# Kenpotalk down?



## DavidCC (Aug 3, 2005)

Is Kenpotalk down???


----------



## KenpoTess (Aug 3, 2005)

hmmm appears to be so David,  I just reloaded and it's not coming up..


----------



## Gin-Gin (Aug 3, 2005)

KenpoTess said:
			
		

> hmmm appears to be so David,  I just reloaded and it's not coming up..

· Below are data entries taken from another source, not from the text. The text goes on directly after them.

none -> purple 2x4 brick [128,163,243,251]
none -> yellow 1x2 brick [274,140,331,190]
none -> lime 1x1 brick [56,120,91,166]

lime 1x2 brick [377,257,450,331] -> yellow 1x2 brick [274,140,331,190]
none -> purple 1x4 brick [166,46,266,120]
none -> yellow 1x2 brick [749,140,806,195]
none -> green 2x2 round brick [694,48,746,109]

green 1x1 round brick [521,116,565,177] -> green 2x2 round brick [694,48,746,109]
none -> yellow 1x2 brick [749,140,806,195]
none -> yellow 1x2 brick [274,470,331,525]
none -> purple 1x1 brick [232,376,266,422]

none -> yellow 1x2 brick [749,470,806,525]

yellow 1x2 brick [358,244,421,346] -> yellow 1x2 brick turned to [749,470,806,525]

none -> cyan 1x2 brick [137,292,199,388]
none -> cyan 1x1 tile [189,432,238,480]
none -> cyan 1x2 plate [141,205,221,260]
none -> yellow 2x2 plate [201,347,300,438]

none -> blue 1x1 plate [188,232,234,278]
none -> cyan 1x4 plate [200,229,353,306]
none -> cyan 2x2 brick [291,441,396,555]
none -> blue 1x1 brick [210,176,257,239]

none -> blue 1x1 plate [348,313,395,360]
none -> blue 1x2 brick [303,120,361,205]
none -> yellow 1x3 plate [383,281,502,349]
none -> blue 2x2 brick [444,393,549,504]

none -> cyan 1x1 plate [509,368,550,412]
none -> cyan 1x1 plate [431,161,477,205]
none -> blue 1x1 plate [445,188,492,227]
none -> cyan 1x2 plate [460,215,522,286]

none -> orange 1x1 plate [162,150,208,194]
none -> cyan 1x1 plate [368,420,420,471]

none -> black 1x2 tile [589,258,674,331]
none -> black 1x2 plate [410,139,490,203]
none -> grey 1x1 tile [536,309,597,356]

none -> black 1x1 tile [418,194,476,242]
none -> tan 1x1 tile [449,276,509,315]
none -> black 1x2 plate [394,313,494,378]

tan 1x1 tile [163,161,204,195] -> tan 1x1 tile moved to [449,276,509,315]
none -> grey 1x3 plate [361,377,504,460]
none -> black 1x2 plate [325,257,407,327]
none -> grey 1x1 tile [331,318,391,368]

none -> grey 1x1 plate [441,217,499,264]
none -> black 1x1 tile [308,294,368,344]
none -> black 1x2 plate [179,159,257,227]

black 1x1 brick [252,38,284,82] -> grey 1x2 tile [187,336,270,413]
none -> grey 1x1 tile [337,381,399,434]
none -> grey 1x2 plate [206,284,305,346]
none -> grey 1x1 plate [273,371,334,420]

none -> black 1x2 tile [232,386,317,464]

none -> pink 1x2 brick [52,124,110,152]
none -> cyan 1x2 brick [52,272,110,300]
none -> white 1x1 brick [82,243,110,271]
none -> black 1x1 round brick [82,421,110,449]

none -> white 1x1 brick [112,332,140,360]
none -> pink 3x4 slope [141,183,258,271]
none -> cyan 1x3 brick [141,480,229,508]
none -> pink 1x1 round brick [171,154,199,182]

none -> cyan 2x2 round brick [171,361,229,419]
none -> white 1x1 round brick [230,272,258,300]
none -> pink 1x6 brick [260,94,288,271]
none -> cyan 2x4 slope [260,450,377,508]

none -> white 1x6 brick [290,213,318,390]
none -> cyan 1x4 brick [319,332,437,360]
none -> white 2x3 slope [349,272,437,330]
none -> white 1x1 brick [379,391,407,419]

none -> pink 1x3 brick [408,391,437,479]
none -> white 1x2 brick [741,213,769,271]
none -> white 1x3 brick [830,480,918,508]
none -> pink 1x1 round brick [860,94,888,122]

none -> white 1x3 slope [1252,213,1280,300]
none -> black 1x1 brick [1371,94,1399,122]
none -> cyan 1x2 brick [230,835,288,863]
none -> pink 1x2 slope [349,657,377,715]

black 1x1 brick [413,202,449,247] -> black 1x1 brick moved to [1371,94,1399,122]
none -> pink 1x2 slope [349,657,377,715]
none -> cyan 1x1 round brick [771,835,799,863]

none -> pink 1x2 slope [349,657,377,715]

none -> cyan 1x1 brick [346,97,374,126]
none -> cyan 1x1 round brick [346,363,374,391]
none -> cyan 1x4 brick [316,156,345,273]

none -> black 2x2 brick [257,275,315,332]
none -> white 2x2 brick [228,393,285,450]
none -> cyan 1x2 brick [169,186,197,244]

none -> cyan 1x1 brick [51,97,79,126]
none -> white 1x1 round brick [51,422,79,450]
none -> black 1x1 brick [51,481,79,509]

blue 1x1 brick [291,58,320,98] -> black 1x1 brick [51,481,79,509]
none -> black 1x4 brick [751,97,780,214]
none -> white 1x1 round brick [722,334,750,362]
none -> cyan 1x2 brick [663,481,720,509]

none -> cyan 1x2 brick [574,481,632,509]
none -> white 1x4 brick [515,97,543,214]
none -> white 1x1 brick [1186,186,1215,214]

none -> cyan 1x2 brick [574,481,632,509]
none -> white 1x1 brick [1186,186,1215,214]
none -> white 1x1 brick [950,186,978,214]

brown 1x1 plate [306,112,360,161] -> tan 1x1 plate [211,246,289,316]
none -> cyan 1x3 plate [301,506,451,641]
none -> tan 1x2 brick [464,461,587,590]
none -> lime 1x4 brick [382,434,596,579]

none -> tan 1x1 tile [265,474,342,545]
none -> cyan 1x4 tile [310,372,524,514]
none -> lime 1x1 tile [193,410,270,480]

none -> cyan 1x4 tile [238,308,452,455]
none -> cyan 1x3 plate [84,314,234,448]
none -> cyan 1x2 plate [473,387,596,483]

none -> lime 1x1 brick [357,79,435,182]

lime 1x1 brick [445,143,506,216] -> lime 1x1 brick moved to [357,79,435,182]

Me too.    Hope Bob can fix it soon!


----------



## Bob Hubbard (Aug 3, 2005)

Minor issue with the server.  A temp directory filled up and caused a short brown out.  I've got some techs looking into the cause now. Should be back up.


----------



## KenpoTess (Aug 3, 2005)

Back up Now


----------



## Gin-Gin (Aug 3, 2005)

Great!  Now if all the Kenpo folks will walk over there...in a straight line, please...no shoving... just kidding, but we do need more traffic over there


----------



## DavidCC (Aug 4, 2005)

Cool, thanks!  


What great timing, the night before in class our Instructor directed everyone to go there and read a bit about SL-4 in preparation for our upcomg vist by Doc Chapel.  And it chose that day to be down LOL.  Murphy's Law I guess


----------



## Gin-Gin (Aug 4, 2005)

DavidCC said:
			
		

> Cool, thanks!
> 
> 
> What great timing, the night before in class our Instructor directed everyone to go there and read a bit about SL-4 in preparation for our upcomg vist by Doc Chapel.  And it chose that day to be down LOL.  Murphy's Law I guess


Now you can check it out!  :ultracool


----------



## DavidCC (Aug 4, 2005)

Gin-Gin said:
			
		

> Now you can check it out! :ultracool


Oh , haha, I am the reason he told them to do that    The visit by Doc Chapel is kindof my "baby" to run with, it has been a lot of work but also it has been rewarding already and he hasn't even come here yet hahaha

www.chapelomaha.tk


----------